GIVEN TASK >> Copy every line of the items below, keeping each word, capital letter and punctuation mark the same.
====== DATA LISTING ======
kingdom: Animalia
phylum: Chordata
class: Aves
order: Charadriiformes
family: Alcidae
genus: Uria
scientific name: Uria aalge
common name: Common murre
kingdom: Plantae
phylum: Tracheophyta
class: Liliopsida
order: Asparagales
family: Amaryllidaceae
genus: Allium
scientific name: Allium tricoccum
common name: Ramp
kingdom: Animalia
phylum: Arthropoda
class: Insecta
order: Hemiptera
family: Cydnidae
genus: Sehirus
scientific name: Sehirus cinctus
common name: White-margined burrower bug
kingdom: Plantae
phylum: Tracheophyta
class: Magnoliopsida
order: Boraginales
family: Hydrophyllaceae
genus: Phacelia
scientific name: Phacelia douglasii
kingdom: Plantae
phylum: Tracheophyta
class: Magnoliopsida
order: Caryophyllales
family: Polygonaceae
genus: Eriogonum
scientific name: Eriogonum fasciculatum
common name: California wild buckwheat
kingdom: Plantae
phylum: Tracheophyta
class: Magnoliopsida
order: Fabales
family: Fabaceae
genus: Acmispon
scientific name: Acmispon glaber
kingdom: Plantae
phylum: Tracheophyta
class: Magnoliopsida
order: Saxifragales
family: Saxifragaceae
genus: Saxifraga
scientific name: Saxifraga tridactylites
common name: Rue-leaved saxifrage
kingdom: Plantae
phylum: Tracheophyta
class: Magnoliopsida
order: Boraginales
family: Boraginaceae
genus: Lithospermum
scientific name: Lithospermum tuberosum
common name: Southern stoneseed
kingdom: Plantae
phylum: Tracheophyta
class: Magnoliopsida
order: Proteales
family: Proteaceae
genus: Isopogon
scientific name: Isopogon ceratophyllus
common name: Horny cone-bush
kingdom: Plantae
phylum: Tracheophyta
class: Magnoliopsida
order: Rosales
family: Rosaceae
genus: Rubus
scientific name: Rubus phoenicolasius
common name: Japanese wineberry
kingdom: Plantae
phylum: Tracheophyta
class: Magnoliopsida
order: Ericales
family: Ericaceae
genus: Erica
======
RESPONSE >>
kingdom: Animalia
phylum: Chordata
class: Aves
order: Charadriiformes
family: Alcidae
genus: Uria
scientific name: Uria aalge
common name: Common murre
kingdom: Plantae
phylum: Tracheophyta
class: Liliopsida
order: Asparagales
family: Amaryllidaceae
genus: Allium
scientific name: Allium tricoccum
common name: Ramp
kingdom: Animalia
phylum: Arthropoda
class: Insecta
order: Hemiptera
family: Cydnidae
genus: Sehirus
scientific name: Sehirus cinctus
common name: White-margined burrower bug
kingdom: Plantae
phylum: Tracheophyta
class: Magnoliopsida
order: Boraginales
family: Hydrophyllaceae
genus: Phacelia
scientific name: Phacelia douglasii
kingdom: Plantae
phylum: Tracheophyta
class: Magnoliopsida
order: Caryophyllales
family: Polygonaceae
genus: Eriogonum
scientific name: Eriogonum fasciculatum
common name: California wild buckwheat
kingdom: Plantae
phylum: Tracheophyta
class: Magnoliopsida
order: Fabales
family: Fabaceae
genus: Acmispon
scientific name: Acmispon glaber
kingdom: Plantae
phylum: Tracheophyta
class: Magnoliopsida
order: Saxifragales
family: Saxifragaceae
genus: Saxifraga
scientific name: Saxifraga tridactylites
common name: Rue-leaved saxifrage
kingdom: Plantae
phylum: Tracheophyta
class: Magnoliopsida
order: Boraginales
family: Boraginaceae
genus: Lithospermum
scientific name: Lithospermum tuberosum
common name: Southern stoneseed
kingdom: Plantae
phylum: Tracheophyta
class: Magnoliopsida
order: Proteales
family: Proteaceae
genus: Isopogon
scientific name: Isopogon ceratophyllus
common name: Horny cone-bush
kingdom: Plantae
phylum: Tracheophyta
class: Magnoliopsida
order: Rosales
family: Rosaceae
genus: Rubus
scientific name: Rubus phoenicolasius
common name: Japanese wineberry
kingdom: Plantae
phylum: Tracheophyta
class: Magnoliopsida
order: Ericales
family: Ericaceae
genus: Erica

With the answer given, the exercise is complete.